Godawari Power & Ispat Limited (NSE: GPIL), an integrated steel producer, released its Q3 and nine months FY26 (9MFY26) financial results on February 5, 2026, alongside strategic investment approvals. While consolidated revenue declined due to softer realizations, profitability held steady, supported by volume growth in key segments and cost efficiencies.
Standalone Financial Resilience
GPIL’s standalone operations showed strength despite a revenue dip. Revenue from operations fell 8.56% year-over-year (YoY) to Rs. 1,001.47 crore in Q3FY26 from Rs. 1,095.26 crore in Q3FY25. Total income declined 8.06% to Rs. 1,027.64 crore.

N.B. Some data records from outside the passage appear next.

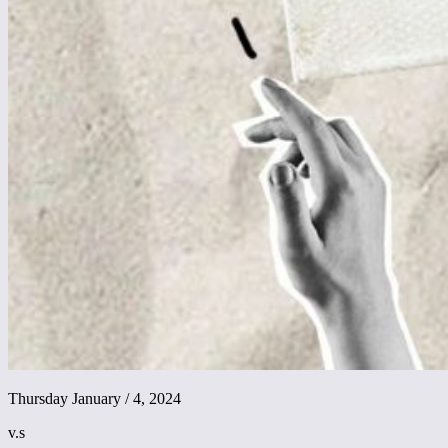
Thursday January / 4, 2024
v.s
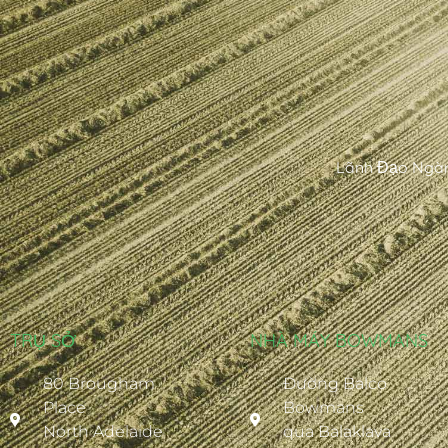
Lãnh Đạo Ngàn
TRỤ SỞ
NHÀ MÁY BOWMANS
80 Brougham
Đường Balco
Place
Bowmans
North Adelaide
qua Balaklava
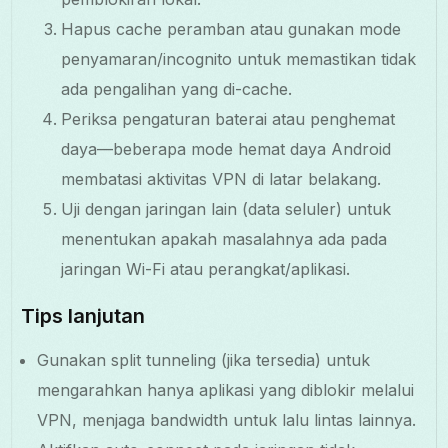
Hapus cache peramban atau gunakan mode
penyamaran/incognito untuk memastikan tidak
ada pengalihan yang di-cache.
Periksa pengaturan baterai atau penghemat
daya—beberapa mode hemat daya Android
membatasi aktivitas VPN di latar belakang.
Uji dengan jaringan lain (data seluler) untuk
menentukan apakah masalahnya ada pada
jaringan Wi-Fi atau perangkat/aplikasi.
Tips lanjutan
Gunakan split tunneling (jika tersedia) untuk
mengarahkan hanya aplikasi yang diblokir melalui
VPN, menjaga bandwidth untuk lalu lintas lainnya.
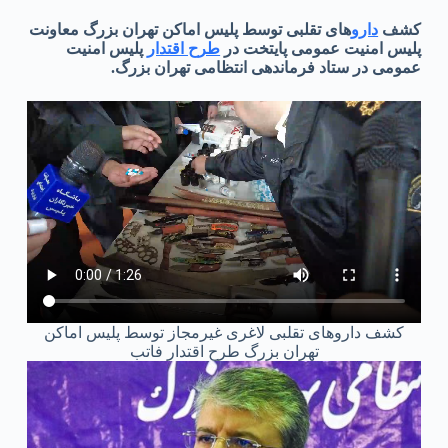
کشف
دارو
های تقلبی توسط پلیس اماکن تهران بزرگ معاونت
پلیس امنیت عمومی پایتخت در
طرح اقتدار
پلیس امنیت
عمومی در ستاد فرماندهی انتظامی تهران بزرگ.
کشف داروهای تقلبی لاغری غیرمجاز توسط پلیس اماکن
تهران بزرگ طرح اقتدار فاتب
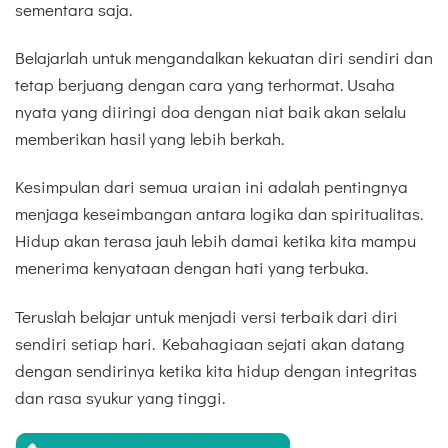
sementara saja.
Belajarlah untuk mengandalkan kekuatan diri sendiri dan
tetap berjuang dengan cara yang terhormat. Usaha
nyata yang diiringi doa dengan niat baik akan selalu
memberikan hasil yang lebih berkah.
Kesimpulan dari semua uraian ini adalah pentingnya
menjaga keseimbangan antara logika dan spiritualitas.
Hidup akan terasa jauh lebih damai ketika kita mampu
menerima kenyataan dengan hati yang terbuka.
Teruslah belajar untuk menjadi versi terbaik dari diri
sendiri setiap hari. Kebahagiaan sejati akan datang
dengan sendirinya ketika kita hidup dengan integritas
dan rasa syukur yang tinggi.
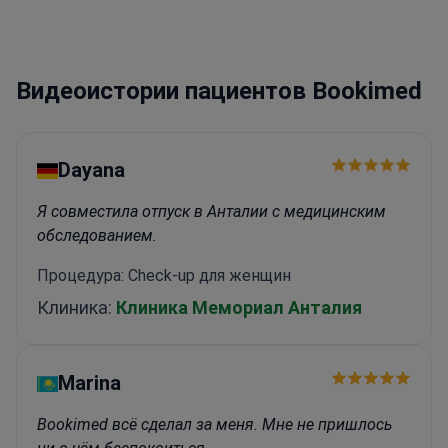
для спортсменов с использованием точной
визуализации
Выполняет реконструкцию
передней крестообразной
Видеоистории пациентов Bookimed
связки
Сертифицированный специалист в
области ортопедии и травматологии
Dayana
Я совместила отпуск в Анталии с медицинским
обследованием.
Процедура: Check-up для женщин
Клиника:
Клиника Мемориал Анталия
Marina
Bookimed всё сделал за меня. Мне не пришлось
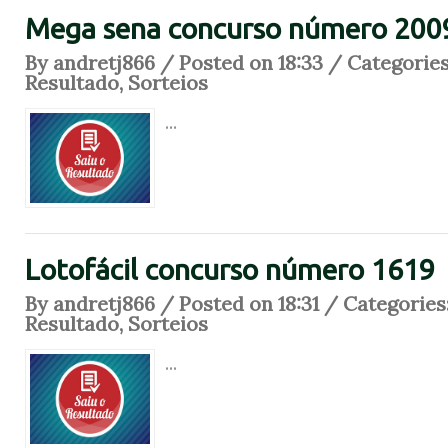
Mega sena concurso número 200
By andretj866 / Posted on 18:33 / Categorie
Resultado
,
Sorteios
...
Lotofácil concurso número 1619
By andretj866 / Posted on 18:31 / Categories
Resultado
,
Sorteios
...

Net profit rose 9.42% YoY to Rs. 148.54 crore from Rs. 135.75 crore, with basic EPS up 9.05% to Rs. 2.29. For 9MFY26, revenue from operations was Rs. 3,277.97 crore (down from prior year), while net profit climbed to Rs. 597.44 crore from Rs. 565.15 crore. This performance reflects robust margins amid lower realizations in iron ore pellets and finished steel.
Consolidated Performance Snapshot
Consolidated revenue from operations dropped 12.2% YoY to Rs. 1,139.45 crore in Q3FY26 from Rs. 1,297.60 crore, and 13% quarter-on-quarter (q-o-q) from Rs. 1,308 crore in Q2FY26. For 9MFY26, it stood at Rs. 3,770.38 crore versus Rs. 3,907.65 crore last year.
Net profit edged down to Rs. 143.25 crore from Rs. 144.78 crore YoY, with basic EPS at Rs. 2.33 (vs. Rs. 2.36). Operating EBITDA was Rs. 230 crore, up 4% YoY from Rs. 221 crore, with margins improving to 20% from 17%. Profit before tax reached Rs. 187.60 crore.
Strategic Moves and Capacity Expansion
The board approved key investments: Rs. 120 crore for railway wagons, disposal of 37.85% stake in an associate for Rs. 90.87 crore, and Rs. 200 crore in a wholly-owned subsidiary for a Battery Energy Storage System project. GPIL commissioned its 2 MnT Iron Ore Pellet Plant, boosting production volumes in mining, pellets, and value-added steel products.
Earlier Q2FY26 highlights included Rs. 1,308 crore revenue and Rs. 260 crore EBITDA (20% margin), underscoring volume-driven growth despite q-o-q pressures.
Operational and Outlook Drivers
Production and sales volumes rose YoY, offsetting realization declines in pellets and structural products. EBITDA and PAT margins for 9MFY26 held at 22% and 14%, respectively. The investor presentation, filed with NSE/BSE, emphasizes diversification, sustainability, and capex for long-term value.
GPIL’s integrated model and new capacities position it for recovery as steel demand stabilizes.